▸ YOUR ASSIGNMENT
The records that follow are to be transcribed in full, without their images.

(Page images and extracted text)
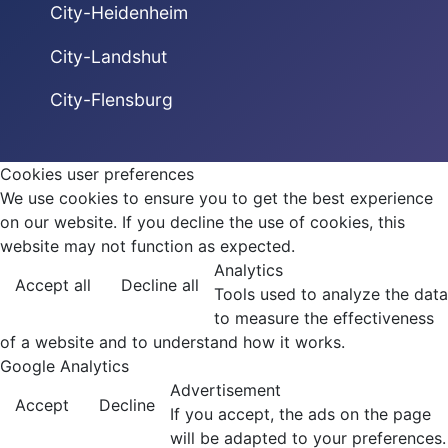
City-Heidenheim
City-Landshut
City-Flensburg
Cookies user preferences
We use cookies to ensure you to get the best experience
on our website. If you decline the use of cookies, this
website may not function as expected.
Analytics
Accept all
Decline all
Tools used to analyze the data
to measure the effectiveness
of a website and to understand how it works.
Google Analytics
Advertisement
Accept
Decline
If you accept, the ads on the page
will be adapted to your preferences.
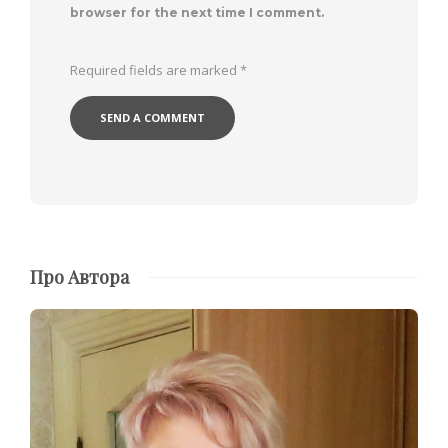
browser for the next time I comment.
Required fields are marked
*
Про Автора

▸ RESPONSE BELOW
City-Heidenheim
City-Landshut
City-Flensburg
Cookies user preferences
We use cookies to ensure you to get the best experience
on our website. If you decline the use of cookies, this
website may not function as expected.
Analytics
Accept all
Decline all
Tools used to analyze the data
to measure the effectiveness
of a website and to understand how it works.
Google Analytics
Advertisement
Accept
Decline
If you accept, the ads on the page
will be adapted to your preferences.
browser for the next time I comment.
Required fields are marked
*
Про Автора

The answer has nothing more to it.